Continuing my series of naive questions: couldn't the original seller just buy them back to close their position? That would also reduce the open interest, wouldn't it?
ggr, theoretically what you say is possible. however the evidence indicates that's not it. here's why:
(1) on some days the prints are so close together (minutes or seconds) that there's no consistent rational explanation why someone would get into 1000 contracts (which represent 100,000 shares) and then seconds later decide to flip out of it. and then repeat every tuesday.
(2) there have been days where some contracts trade 5 blocks of 100 contracts each with open interest of (say) 90 contracts. so you know the 100 contract blocks must be new activity, as no trader has 100 contracts to trade. with 5 blocks, only 4 could offset each other, implying open interest should go up by at least 100 contracts. instead the open interest doesn't change or declines, which means all traded contracts are getting exercised.
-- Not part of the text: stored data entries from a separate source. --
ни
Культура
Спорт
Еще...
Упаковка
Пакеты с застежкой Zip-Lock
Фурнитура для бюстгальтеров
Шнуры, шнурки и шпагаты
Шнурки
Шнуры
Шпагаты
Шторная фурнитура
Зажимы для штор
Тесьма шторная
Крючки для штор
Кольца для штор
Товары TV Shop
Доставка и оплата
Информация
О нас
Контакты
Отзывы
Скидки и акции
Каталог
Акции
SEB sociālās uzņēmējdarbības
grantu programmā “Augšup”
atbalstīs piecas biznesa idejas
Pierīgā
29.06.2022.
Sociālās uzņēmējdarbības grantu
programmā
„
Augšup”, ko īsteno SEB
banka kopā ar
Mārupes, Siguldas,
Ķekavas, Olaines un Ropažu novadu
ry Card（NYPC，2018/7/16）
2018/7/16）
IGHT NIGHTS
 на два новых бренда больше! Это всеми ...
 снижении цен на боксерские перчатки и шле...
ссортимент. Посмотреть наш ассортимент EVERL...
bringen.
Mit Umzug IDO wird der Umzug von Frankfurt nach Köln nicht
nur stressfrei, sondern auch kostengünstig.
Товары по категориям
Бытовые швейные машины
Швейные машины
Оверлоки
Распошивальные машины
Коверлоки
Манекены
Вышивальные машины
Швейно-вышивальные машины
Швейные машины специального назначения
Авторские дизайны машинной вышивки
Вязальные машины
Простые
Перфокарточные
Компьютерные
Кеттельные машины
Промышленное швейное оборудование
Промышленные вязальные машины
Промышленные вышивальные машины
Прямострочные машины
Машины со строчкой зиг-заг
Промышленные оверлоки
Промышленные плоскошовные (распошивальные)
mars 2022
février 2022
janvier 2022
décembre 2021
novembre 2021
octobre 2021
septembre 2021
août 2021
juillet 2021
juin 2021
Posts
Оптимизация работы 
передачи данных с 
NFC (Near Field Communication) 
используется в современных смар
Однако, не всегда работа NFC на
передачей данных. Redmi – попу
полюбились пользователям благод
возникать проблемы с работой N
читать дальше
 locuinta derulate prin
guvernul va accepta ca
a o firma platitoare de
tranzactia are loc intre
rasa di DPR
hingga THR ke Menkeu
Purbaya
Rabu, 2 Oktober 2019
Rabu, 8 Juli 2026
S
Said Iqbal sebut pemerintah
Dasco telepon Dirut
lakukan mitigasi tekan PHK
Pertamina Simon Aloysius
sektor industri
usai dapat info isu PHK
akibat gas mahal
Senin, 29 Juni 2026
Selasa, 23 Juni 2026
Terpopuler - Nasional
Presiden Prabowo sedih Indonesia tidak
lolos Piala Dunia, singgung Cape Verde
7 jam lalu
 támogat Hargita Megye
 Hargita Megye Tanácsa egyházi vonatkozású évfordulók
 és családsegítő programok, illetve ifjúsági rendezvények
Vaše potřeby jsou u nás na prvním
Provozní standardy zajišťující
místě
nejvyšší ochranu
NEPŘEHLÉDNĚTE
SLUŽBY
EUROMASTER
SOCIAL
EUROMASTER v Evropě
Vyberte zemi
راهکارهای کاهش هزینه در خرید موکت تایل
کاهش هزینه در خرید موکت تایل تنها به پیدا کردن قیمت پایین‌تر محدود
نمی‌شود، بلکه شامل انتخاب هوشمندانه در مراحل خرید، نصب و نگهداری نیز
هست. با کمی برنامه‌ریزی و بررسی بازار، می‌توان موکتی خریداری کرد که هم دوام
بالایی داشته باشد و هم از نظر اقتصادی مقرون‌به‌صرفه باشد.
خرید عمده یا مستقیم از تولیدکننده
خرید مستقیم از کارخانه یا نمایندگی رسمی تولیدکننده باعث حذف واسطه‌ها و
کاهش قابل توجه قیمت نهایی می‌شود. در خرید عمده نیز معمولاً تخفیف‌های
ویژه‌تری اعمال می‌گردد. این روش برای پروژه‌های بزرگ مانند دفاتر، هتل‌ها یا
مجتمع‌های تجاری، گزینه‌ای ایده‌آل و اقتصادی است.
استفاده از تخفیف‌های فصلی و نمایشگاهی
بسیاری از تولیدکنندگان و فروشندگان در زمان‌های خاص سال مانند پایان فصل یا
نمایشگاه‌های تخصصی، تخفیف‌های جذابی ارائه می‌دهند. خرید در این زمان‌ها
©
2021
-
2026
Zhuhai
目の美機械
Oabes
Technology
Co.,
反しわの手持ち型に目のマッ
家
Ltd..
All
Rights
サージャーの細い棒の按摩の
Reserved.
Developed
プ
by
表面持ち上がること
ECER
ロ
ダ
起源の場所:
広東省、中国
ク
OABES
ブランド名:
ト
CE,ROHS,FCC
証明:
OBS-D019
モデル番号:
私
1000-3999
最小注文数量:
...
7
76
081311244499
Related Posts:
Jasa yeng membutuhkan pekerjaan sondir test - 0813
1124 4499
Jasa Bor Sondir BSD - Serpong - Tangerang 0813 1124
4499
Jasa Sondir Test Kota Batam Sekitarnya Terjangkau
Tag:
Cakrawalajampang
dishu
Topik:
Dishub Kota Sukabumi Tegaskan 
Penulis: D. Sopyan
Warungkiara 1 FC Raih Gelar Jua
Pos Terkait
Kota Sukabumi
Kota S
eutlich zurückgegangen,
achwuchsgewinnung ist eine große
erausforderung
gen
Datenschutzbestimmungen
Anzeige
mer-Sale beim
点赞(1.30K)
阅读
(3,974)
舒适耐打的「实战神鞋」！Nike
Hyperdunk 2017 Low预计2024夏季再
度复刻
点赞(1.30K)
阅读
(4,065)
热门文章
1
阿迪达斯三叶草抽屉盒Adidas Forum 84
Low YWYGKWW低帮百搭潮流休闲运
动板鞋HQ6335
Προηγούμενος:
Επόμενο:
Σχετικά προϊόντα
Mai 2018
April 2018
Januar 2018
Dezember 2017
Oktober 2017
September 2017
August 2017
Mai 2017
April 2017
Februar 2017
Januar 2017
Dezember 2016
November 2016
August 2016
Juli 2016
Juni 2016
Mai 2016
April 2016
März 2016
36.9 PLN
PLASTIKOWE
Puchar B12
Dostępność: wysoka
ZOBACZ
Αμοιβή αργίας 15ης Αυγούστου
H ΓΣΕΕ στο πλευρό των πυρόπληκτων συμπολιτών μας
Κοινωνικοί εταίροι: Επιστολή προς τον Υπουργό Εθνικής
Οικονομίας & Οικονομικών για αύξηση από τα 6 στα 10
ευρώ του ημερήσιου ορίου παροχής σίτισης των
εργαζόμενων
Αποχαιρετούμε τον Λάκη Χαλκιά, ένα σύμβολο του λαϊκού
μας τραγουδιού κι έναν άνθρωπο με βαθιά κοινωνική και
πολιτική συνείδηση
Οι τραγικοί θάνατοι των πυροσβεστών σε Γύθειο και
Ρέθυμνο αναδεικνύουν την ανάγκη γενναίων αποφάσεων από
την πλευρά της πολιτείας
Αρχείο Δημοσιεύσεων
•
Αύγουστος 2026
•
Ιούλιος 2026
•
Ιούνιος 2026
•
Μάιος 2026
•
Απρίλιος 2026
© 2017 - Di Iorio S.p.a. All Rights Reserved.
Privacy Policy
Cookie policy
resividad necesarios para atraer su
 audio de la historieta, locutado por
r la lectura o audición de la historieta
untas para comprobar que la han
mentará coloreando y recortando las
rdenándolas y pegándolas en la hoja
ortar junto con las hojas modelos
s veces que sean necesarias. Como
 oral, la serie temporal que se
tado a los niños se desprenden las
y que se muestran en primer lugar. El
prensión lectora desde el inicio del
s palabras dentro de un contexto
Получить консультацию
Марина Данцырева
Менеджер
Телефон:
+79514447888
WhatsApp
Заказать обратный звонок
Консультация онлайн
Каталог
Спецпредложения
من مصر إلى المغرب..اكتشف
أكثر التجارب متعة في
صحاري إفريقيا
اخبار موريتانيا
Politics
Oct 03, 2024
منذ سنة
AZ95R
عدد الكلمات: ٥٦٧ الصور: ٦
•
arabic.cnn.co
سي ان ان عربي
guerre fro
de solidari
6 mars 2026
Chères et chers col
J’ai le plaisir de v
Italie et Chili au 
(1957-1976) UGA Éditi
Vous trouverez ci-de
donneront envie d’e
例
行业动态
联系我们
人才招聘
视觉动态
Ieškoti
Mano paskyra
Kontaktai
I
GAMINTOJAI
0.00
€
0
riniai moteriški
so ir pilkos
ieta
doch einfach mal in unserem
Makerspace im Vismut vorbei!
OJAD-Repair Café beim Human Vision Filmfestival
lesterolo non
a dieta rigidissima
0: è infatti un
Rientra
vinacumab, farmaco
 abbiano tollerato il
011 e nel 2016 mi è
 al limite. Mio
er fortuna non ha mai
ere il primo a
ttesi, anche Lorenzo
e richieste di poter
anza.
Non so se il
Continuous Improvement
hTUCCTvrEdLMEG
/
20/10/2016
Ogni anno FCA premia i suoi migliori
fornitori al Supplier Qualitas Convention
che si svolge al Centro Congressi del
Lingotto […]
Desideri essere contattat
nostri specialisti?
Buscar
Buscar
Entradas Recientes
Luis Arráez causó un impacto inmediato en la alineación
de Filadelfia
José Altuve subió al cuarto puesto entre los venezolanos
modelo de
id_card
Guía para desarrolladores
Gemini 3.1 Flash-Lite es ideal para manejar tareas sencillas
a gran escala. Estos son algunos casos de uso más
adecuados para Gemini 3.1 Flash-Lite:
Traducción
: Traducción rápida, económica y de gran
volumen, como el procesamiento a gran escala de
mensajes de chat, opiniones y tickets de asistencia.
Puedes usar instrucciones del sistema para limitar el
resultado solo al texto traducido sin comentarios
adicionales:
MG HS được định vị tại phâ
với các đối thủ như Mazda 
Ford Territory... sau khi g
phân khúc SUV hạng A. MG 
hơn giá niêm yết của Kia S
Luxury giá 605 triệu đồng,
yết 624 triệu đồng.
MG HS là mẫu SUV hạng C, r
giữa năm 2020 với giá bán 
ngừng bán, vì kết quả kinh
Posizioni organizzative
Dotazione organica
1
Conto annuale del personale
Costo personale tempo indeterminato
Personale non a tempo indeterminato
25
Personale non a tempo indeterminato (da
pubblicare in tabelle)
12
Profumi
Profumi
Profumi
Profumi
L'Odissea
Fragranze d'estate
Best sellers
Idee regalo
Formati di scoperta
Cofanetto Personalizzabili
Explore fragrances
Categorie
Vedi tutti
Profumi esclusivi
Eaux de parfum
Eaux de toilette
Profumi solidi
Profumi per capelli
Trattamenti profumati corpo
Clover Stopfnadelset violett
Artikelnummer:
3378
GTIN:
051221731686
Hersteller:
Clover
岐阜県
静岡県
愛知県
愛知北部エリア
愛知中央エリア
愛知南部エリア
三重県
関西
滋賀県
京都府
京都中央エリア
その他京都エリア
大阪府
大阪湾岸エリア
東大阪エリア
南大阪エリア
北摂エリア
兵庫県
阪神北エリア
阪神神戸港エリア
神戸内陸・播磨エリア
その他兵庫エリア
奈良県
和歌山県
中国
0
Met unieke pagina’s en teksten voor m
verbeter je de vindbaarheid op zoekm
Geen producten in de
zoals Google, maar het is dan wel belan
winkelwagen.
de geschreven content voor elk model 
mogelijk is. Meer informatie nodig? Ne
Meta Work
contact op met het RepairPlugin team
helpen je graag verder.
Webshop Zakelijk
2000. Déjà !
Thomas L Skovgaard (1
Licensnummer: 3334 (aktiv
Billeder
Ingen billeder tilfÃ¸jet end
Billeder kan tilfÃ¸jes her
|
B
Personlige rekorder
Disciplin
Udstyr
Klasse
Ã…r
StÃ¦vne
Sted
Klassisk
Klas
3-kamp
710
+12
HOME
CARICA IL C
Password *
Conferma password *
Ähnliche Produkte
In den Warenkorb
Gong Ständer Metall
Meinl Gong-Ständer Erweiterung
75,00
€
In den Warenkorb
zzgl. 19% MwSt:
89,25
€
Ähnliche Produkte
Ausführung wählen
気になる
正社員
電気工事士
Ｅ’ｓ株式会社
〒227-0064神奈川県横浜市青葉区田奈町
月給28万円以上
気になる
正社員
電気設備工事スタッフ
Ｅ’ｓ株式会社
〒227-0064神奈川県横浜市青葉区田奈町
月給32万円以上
(3) the size of the trades is generally very large, consistently representing 25,000 to 150,000 shares per printed trade. if you've ever tried to move a position this large, you know you can't do it on a dime. even if a market maker let you get into it, he won't let you out moments later without exacting his pound of flesh.
(4) the regularity with which these trades happen and the way they happen regularly on tuesdays to make sure shares settle on friday before the weekend are not likely to be a day trader.
@luvb2b
That's a $202million commitment in one day. Seriously, if this continues, my theory of someone using options to secretly corner the market like VW replay is more and more likely. Except this time, they learned the lesson that having options without the capital backing to exercise is not enough.
the 3 stooges theory means there is no corner going on. larry & moe trade a spread with each other. so effectively larry is buying from moe who is selling to larry who is forced to sell to moe who is buying from larry. got that? :smile:
when they trade a call spread with each other and both exercise one side, they can effectively offset hundreds of thousands of shares with each other, leaving themselves only the stock and open interest they seek to harvest from shemp. go back and work through the original 3 stooges post you'll see what i mean.
the one thing you can be sure of - this is most likely two mid-size hedge funds or equity derivatives desks (like maybe at banks) that are doing this trade. the amount of capital required to exercise so many calls on both sides means both parties have to have substantial trading capital. they also have to have access to get into the lending pools for tesla shares pretty easily. if it's illegal i'm very curious to see who the regulators identify as the culprits.
it can't be a corner, because we've seen millions of shares equivalent cross almost every week for a few weeks now. if there were a corner, these guys would have to file with the sec as soon as they got over 5.5 million shares. also you know these positions are not unhedged positions, because you couldn't even put on trades like these with the volume as low as its been. not sure how to explain it but think about trying to buy 4.5 million shares on a day when only 3 million shares trade. you can't do it.
one could spend an eternity trying to figure out an algorithm. you never will. the trades are being posted from off the floor, most likely posted manually. they really don't care when exactly the trades get posted, only that they hit the strikes that they want with the volume that they want.
the 3 stooges theory allows you to predict: (a) which strikes they will do, (b) how much relative volume they will do in each strike, (c) when they will do it, and (d) why they do it. i posted where they would trade and relatively how much before yesterday's open to demonstrate that. the theory is completely consistent with the observed facts which are: (a) high rate earned for loaning out shares, (b) tens of thousands of contracts trading with no change in open interest and little discernible price impact, (c) the absence of increases in the open interest the next day, (d) suspicious trades only in strikes with zero time premium and meaningful open interest, and (e) daily share volumes which are below the volume that would be implied by the suspicious options volume.
originally i started this thread thinking it was a naked short, but that theory was falling apart as the trading volumes increased because (a) high naked shorts would put tesla on the reg sho list which didn't happen, (b) there was no way to cover the shares to match the rolling of the short when volume was far below the options volume, and (c) there was no good explanation of how they covered the naked short to avoid appearing on the reg sho list.
unless an alternate theory is presented that is consistent with all the observed facts, i will stand by the stooges.
to me the meaningful remaining questions are (1) is it legal, and (2) are there ramifications of this activity that create predictable price patterns worth trading. the subject remains interesting to me because it's a fascinating use of the technicalities of options to steal valuable interest bearing positions out of someone else's account.